#### [BRANO]
╔══

Torna l'appuntamento domenicale con la meditazione sul significato della Santa Messa, con gli approfondimenti di padre Leopoldo, Priore Francescano Conventuale della Chiesa di San Francesco di Brescia:

L’INNO DI GLORIA

Dopo il rito penitenziale, cantiamo l’inno del Gloria, almeno nelle domeniche e nei giorni di festa. Vediamo qual è l’origine di questo inno e approfondiamo il contenuto.

Cantare la gloria di Dio

Si tratta di un inno, di un canto di lode, scritto originariamente in greco e la cui traduzione latina comincia con la parola gloria. Noi cantiamo “gloria” di Dio, cioè il suo splendore, la sua bontà, la sua maestà. Il Gloria comporta un aspetto solenne: non lo si canta se non nelle domeniche, nelle solennità e nelle feste. Ce ne asteniamo però nelle domeniche dell’Avvento e della Quaresima. Perché? Per vivere un tempo di “privazione” che ci permetterà di far vibrare con maggior solennità l’acclamazione degli angeli nella notte di Natale e la proclamazione della salvezza durante la veglia pasquale.

Il canto degli angeli
 
Questo canto di lode riprende parecchi testi delle Scritture, ma in maniera particolare, la lode intonata dagli angeli nella notte di Natale. “E subito apparve con l’angelo una moltitudine dell’esercito celeste che lodava Dio e diceva: Gloria a Dio nel più alto dei cieli e pace in terra agli uomini che egli ama” (Lc2,13-14). All’inizio della celebrazione, acclamiamo a nostra volta questa nascita che è all’origine della nostra salvezza. E soprattutto ci uniamo al canto degli angeli come quando canteremo l’Alleluia o il Sanctus. Non è cosa da poco cantare con gli angeli! E’ bene che ci ricordiamo che tutta la nostra liturgia terrena si vuole a immaginare della liturgia celeste degli angeli che cantano senza sosta la gloria di Dio. Quando noi celebriamo ci uniamo alla lode degli angeli!

Un inno antichissimo

Questo inno antichissimo risale al terzo secolo, era in origine una preghiera del mattino, una preghiera di lode all’inizio di un nuovo giorno. A poco a poco è stato introdotto nella liturgia eucaristica. All’inizio, soltanto il vescovo lo diceva e solamente in alcuni giorni a cominciare da Natale. Il suo uso si è esteso ad altre circostanze e si è generalizzato. E’ notevole che questo inno si sia così radicato nella liturgia, senza interruzione nel corso dei secoli e senza passare di moda.

╚══

#### [COMPITO SCRITTO A]
Ricopia fedelmente le voci a partire dalla riga che contiene "What is the" fino alla riga che contiene "At which category", entrambe incluse. Non riportare le immagini.

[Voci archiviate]
╔══

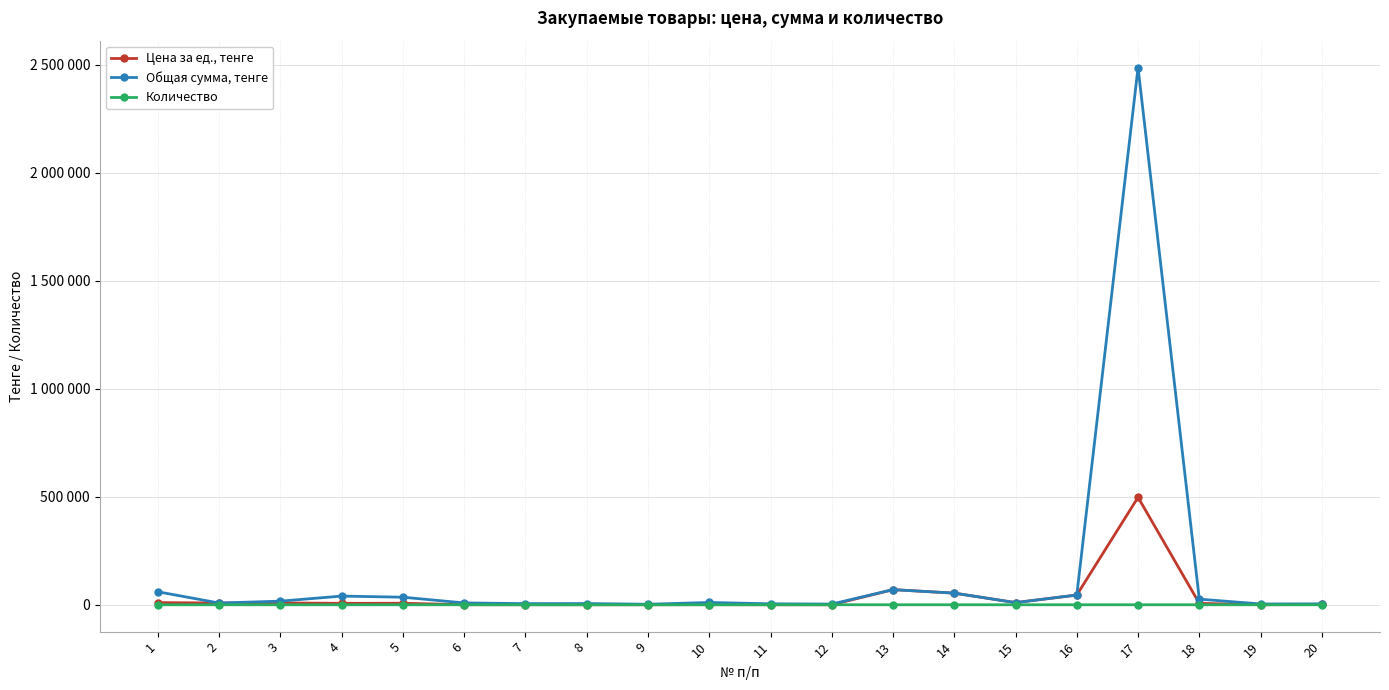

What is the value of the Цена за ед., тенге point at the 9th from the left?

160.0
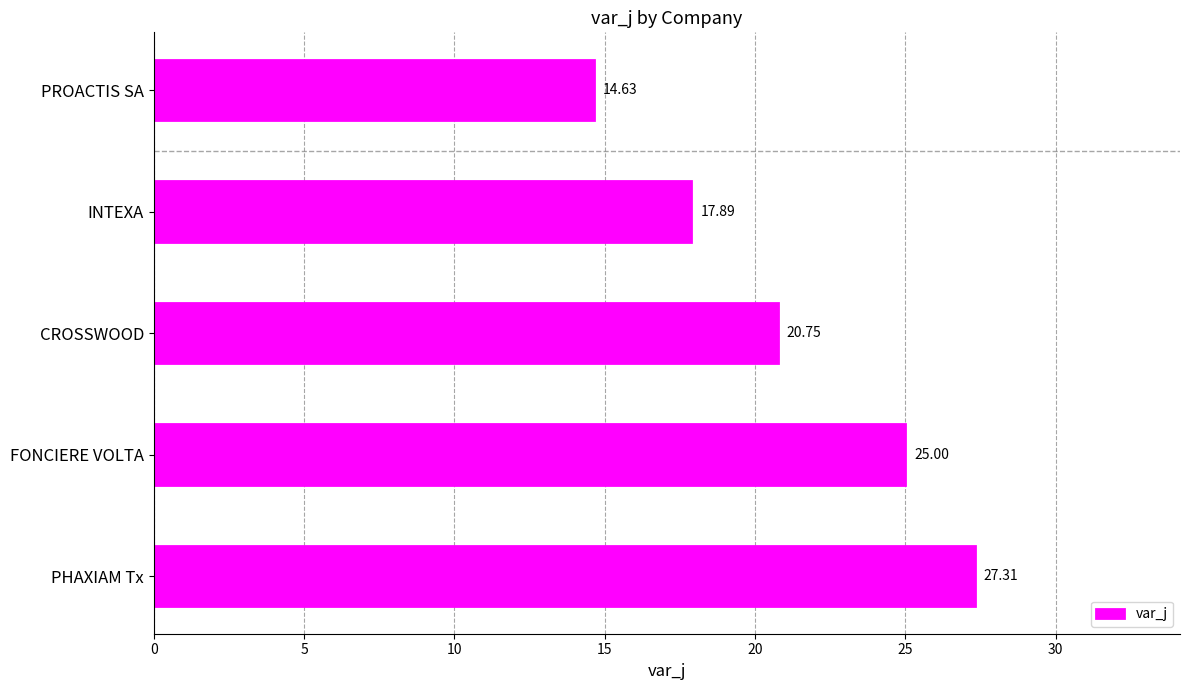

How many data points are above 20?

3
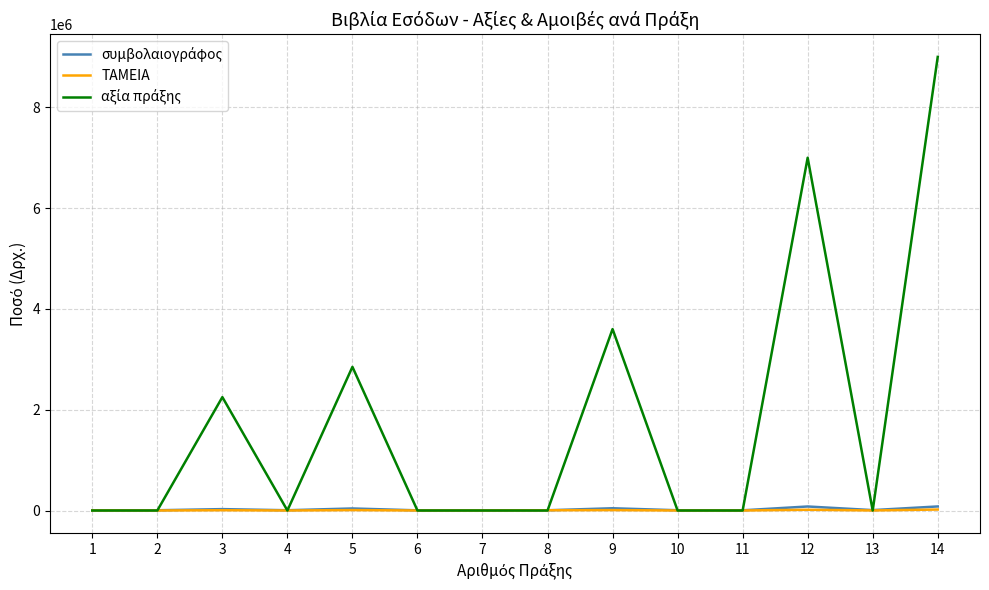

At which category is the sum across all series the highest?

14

╚══
╔══

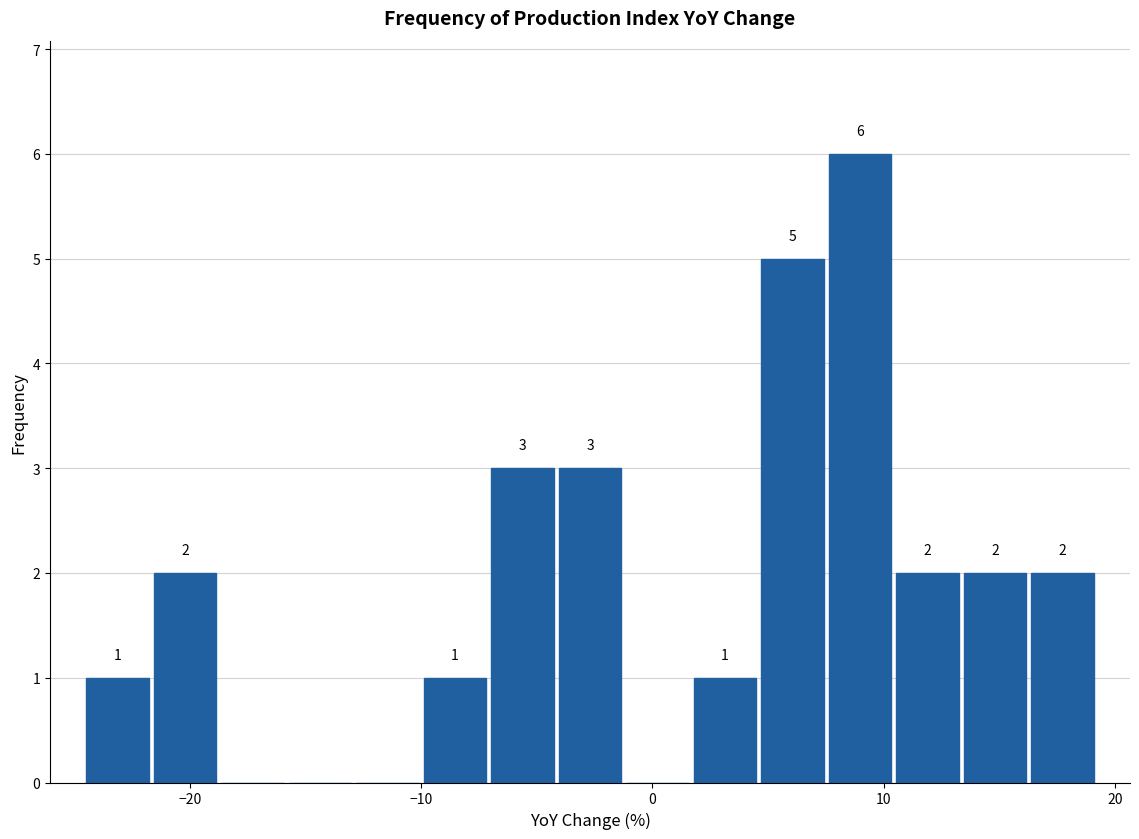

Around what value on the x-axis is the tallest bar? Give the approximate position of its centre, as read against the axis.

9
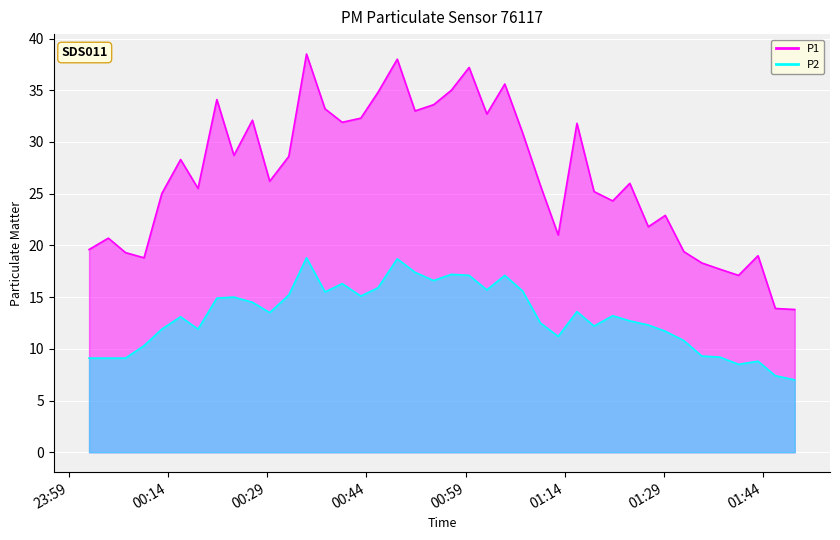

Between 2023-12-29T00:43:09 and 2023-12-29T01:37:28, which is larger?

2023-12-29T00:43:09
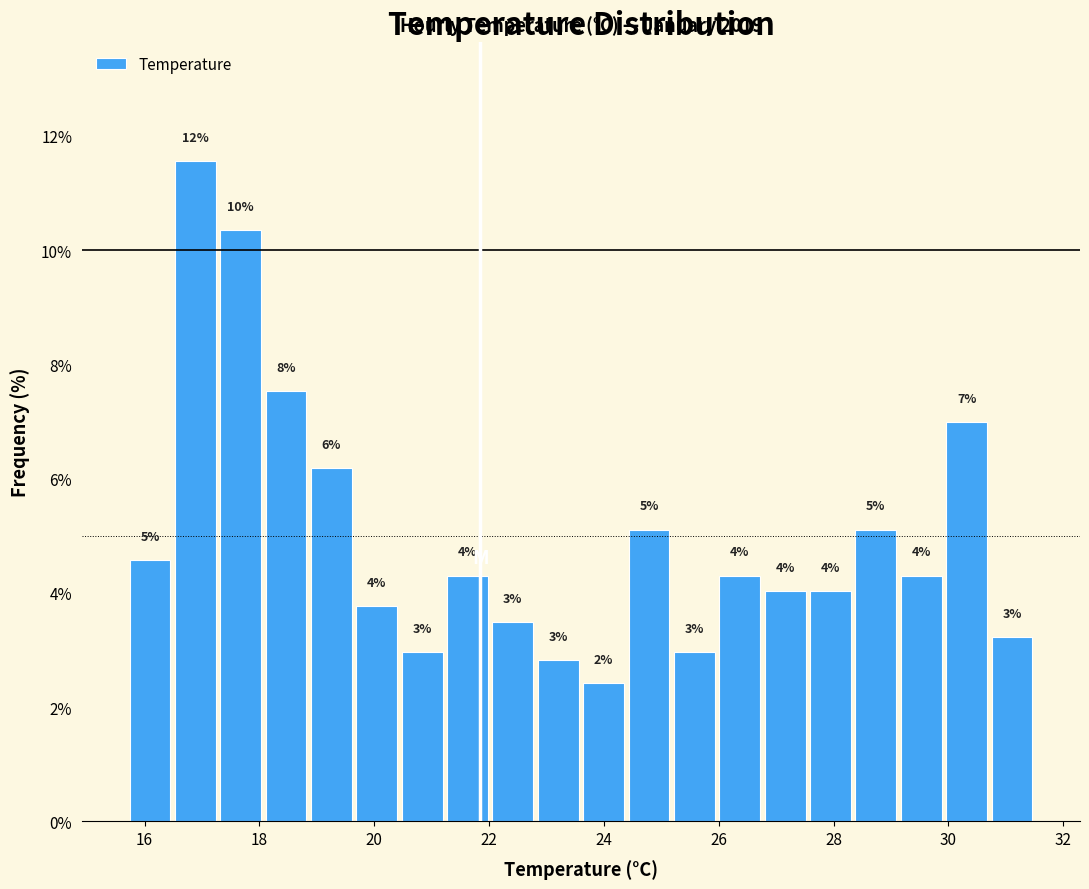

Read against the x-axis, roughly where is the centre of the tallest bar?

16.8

╚══
╔══

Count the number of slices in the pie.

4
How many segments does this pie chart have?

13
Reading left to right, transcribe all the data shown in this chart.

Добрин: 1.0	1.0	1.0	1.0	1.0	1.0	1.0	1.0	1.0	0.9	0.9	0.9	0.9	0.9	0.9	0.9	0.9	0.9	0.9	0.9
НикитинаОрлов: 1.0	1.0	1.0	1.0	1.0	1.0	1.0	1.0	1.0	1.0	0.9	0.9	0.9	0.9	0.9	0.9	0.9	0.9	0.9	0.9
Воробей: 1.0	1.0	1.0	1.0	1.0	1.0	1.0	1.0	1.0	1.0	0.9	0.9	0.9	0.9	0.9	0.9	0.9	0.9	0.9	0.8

╚══

#### [COMPITO SCRITTO B]
Traduci in inglese questa frase del brano sull'inno del Gloria: "All’inizio, soltanto il vescovo lo diceva e solamente in alcuni giorni a cominciare da Natale."

#### [SOLUZIONE ESERCIZIO A]
What is the value of the Цена за ед., тенге point at the 9th from the left?

160.0

How many data points are above 20?

3

At which category is the sum across all series the highest?

#### [SOLUZIONE ESERCIZIO B]
At first, only the bishop said it, and only on certain days beginning with Christmas.